About this task. Please quote exactly the lines below from the line containing "left ankle: (38, 179)" to the line containing "right knee: (11, 125)", both lines included, and nothing else.

Records for the task.

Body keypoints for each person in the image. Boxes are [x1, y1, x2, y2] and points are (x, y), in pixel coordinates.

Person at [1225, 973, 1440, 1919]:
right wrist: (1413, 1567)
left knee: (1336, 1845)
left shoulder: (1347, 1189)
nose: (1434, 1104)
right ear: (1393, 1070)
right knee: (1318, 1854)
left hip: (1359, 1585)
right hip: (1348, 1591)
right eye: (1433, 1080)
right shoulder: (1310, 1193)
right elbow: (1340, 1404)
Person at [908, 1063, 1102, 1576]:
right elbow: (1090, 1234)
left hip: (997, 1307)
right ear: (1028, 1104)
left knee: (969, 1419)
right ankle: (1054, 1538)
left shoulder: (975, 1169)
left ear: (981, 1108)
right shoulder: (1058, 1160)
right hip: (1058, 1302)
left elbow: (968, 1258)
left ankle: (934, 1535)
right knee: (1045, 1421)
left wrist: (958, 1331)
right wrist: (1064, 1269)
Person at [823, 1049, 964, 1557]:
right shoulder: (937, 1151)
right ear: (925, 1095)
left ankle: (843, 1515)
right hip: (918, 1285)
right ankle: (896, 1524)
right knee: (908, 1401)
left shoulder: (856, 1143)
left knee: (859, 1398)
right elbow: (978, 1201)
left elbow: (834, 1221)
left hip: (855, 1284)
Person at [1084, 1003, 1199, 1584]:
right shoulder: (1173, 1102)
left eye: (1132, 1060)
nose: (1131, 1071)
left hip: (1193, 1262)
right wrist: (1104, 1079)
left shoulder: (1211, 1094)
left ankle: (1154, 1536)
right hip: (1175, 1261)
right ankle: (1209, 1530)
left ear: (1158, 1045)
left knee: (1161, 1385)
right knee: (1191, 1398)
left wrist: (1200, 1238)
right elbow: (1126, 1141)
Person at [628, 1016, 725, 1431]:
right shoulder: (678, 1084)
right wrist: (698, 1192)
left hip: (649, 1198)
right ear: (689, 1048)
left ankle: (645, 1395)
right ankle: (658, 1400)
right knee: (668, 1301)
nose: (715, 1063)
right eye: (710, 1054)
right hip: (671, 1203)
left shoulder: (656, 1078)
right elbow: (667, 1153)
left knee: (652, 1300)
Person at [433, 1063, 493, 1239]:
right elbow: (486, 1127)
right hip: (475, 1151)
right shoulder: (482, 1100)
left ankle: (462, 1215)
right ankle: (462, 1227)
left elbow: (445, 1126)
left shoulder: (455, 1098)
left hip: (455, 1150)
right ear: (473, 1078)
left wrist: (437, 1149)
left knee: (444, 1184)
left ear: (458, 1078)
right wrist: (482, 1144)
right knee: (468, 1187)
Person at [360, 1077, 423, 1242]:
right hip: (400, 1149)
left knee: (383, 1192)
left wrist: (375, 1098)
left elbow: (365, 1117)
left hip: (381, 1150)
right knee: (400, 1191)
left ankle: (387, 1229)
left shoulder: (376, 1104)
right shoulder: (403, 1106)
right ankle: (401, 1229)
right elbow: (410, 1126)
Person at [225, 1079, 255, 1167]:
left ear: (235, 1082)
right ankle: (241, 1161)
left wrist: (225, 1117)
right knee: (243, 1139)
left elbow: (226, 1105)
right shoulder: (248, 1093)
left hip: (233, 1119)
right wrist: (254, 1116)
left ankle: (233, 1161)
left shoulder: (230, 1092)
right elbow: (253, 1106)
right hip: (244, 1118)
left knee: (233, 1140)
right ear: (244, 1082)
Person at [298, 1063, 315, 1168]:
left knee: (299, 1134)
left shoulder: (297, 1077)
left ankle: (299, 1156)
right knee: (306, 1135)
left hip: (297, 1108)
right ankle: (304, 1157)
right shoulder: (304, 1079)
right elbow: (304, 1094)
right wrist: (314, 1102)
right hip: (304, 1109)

--

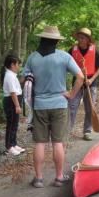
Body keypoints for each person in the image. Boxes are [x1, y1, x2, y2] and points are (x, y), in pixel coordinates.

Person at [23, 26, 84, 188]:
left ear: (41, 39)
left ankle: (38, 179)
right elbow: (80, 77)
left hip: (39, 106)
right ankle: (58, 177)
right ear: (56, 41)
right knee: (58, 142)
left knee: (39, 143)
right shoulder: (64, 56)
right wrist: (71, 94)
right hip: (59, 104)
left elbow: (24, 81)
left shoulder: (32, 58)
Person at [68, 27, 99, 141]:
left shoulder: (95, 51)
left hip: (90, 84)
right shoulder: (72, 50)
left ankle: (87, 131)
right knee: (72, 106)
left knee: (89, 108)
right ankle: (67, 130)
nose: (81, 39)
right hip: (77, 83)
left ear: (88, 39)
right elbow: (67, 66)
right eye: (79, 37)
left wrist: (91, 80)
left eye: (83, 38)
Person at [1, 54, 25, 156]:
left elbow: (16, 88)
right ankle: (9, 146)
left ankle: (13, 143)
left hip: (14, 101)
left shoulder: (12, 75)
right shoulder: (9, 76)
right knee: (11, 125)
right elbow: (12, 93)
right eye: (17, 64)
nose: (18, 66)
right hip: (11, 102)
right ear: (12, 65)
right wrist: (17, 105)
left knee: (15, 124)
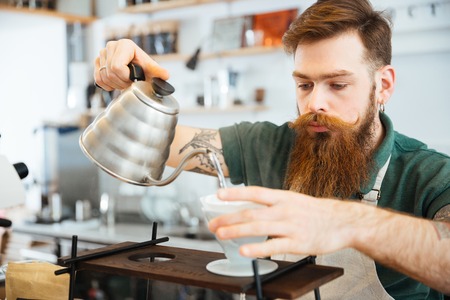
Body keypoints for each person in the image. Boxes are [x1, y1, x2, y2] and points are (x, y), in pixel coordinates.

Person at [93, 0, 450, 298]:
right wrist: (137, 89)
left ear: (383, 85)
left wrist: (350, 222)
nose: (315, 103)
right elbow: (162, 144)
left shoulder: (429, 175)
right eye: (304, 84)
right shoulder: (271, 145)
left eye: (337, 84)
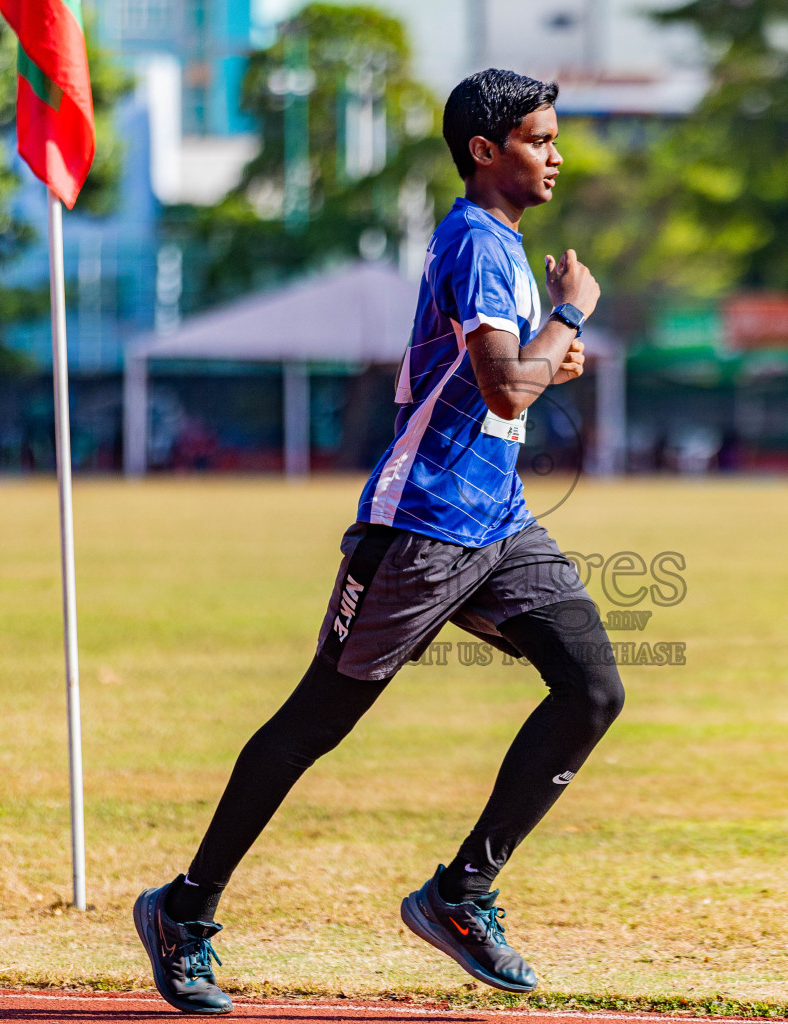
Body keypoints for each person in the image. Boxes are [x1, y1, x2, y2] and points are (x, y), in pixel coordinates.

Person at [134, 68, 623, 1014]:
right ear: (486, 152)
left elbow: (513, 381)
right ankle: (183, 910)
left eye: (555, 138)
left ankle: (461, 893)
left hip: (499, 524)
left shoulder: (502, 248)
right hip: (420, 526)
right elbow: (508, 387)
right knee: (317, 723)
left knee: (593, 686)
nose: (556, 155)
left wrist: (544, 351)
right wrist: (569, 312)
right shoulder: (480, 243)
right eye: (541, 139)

Solution for this problem.
left ankle: (38, 179)
right elbow: (80, 77)
left hip: (39, 106)
right ankle: (58, 177)
right ear: (56, 41)
right knee: (58, 142)
left knee: (39, 143)
right shoulder: (64, 56)
right wrist: (71, 94)
right hip: (59, 104)
left elbow: (24, 81)
left shoulder: (32, 58)
Person at [68, 27, 99, 141]:
left shoulder: (95, 51)
left hip: (90, 84)
right shoulder: (72, 50)
left ankle: (87, 131)
right knee: (72, 106)
left knee: (89, 108)
right ankle: (67, 130)
nose: (81, 39)
right hip: (77, 83)
left ear: (88, 39)
right elbow: (67, 66)
right eye: (79, 37)
left wrist: (91, 80)
left eye: (83, 38)
Person at [1, 54, 25, 156]:
left elbow: (16, 88)
right ankle: (9, 146)
left ankle: (13, 143)
left hip: (14, 101)
left shoulder: (12, 75)
right shoulder: (9, 76)
right knee: (11, 125)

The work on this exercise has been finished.